Zakari, a perennial underachiever at the big stage was powering home to victory in the men's 100 metres final when Burns pipped him on the finish line in a time of 10.00 seconds.

The Trinidadian got the verdict in a photo-finish, leaving Zakari and American Dwight Thomas, both times 10.01 seconds, to win silver and bronze respectively.

Although not his fastest time this year, Zakari got a deserved consolation after repeatedly disappointing at major competitions.
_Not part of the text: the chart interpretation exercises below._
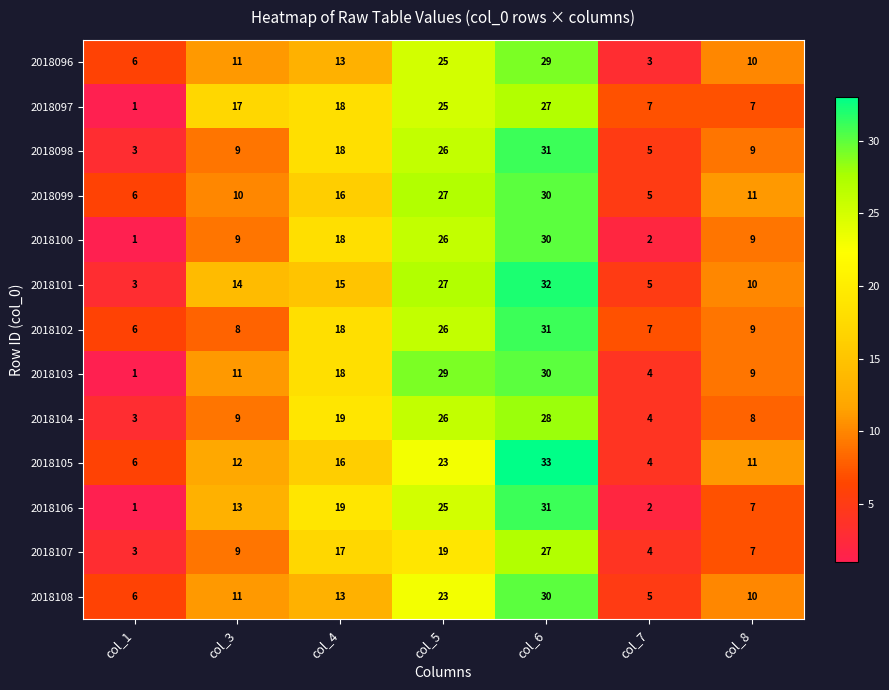

Where is 2018106 nearest to the value 16?

col_3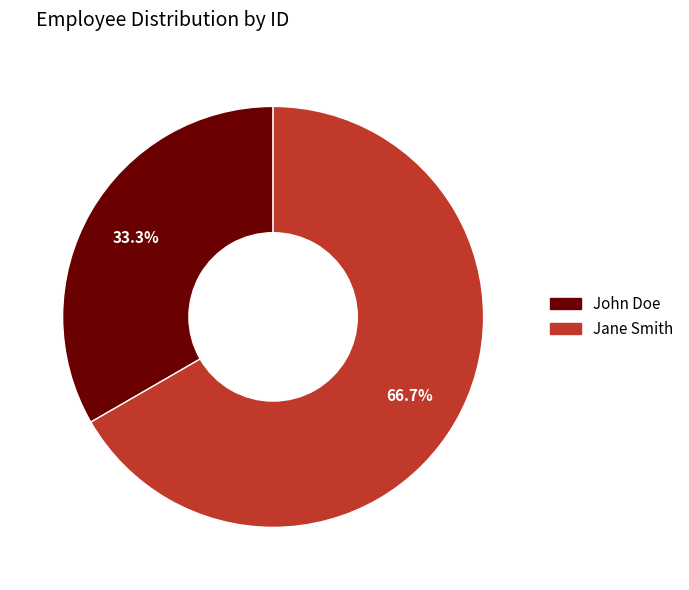

Is it true that John Doe is 33% of the pie?

True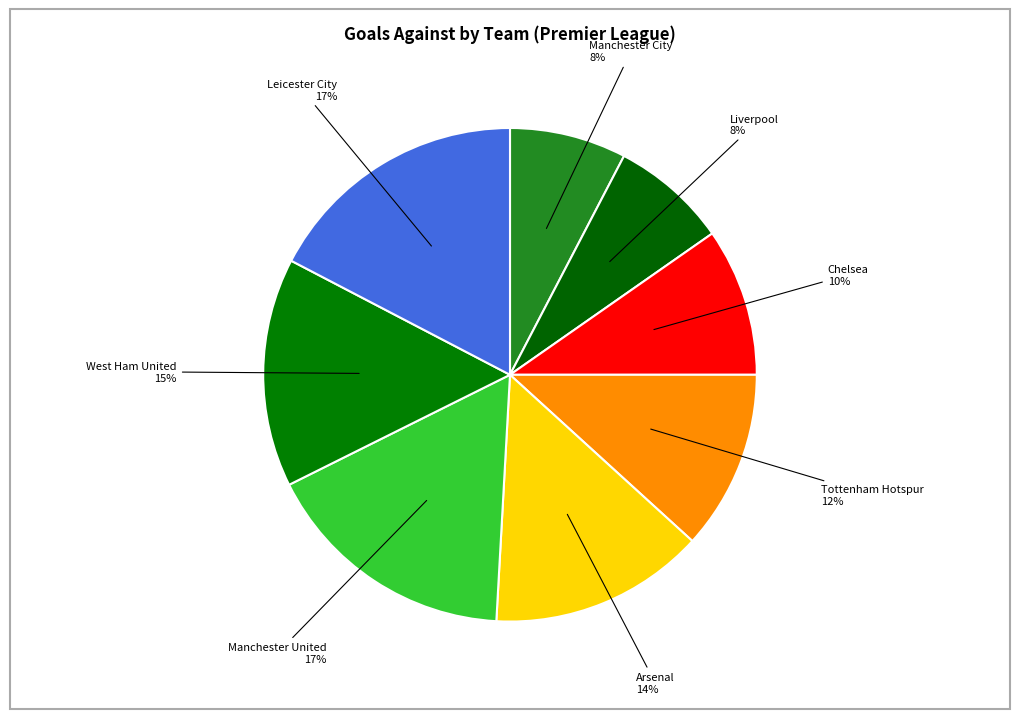

Approximately how many times larger is the value at West Ham United compared to Manchester United?

0.9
Last month he finished last in the 100m final at the world championships in Helsinki, Finland.

Zakari and Trinidad's Darrel Brown got the best starts but Thomas made up ground in the second half of the race and appeared to have done enough to win at the close.

But late lunges from Burns and Zakari relegated him to third on the line.

At first Thomas, in lane five, thought he had won and began to celebrate as his name appeared on the giant scoreboard.

But he had been concentrating on Zakari in the lane next to him and did not see Burns in lane eight as the Trinidadian stuck his chest out for the victory.

There were few surprises in Monaco including Gaizah's failure to win a medal in the long jump event dominated once again by Olympic and world champion Dwight Thomas.

As the pinnacle of the athletics calendar, Monaco has turned out to be a favourite meeting ground for Gaizah and he went to the Principality in confident mood as defending champion, but the world championship silver medallist finished fourth with one of his worst performances.

The Ghanaian could only leap 8.23 metres in his first jump and in subsequent attempts his technique deserted him and failed to put up any credible challenge.

Philips, who lost to Gaisah in last year's event, last Saturday stamped his authority on the event with a championship record jump of 8.46 metres to beat fellow American Miguel Pate (8.30m) to second place and Jamaican James Beckford (8.28m to win bronze).

Unlike 2003 when he won a bronze and last year when he won the top prize, Gaisah failed to save his best for last and left Monaco empty handed.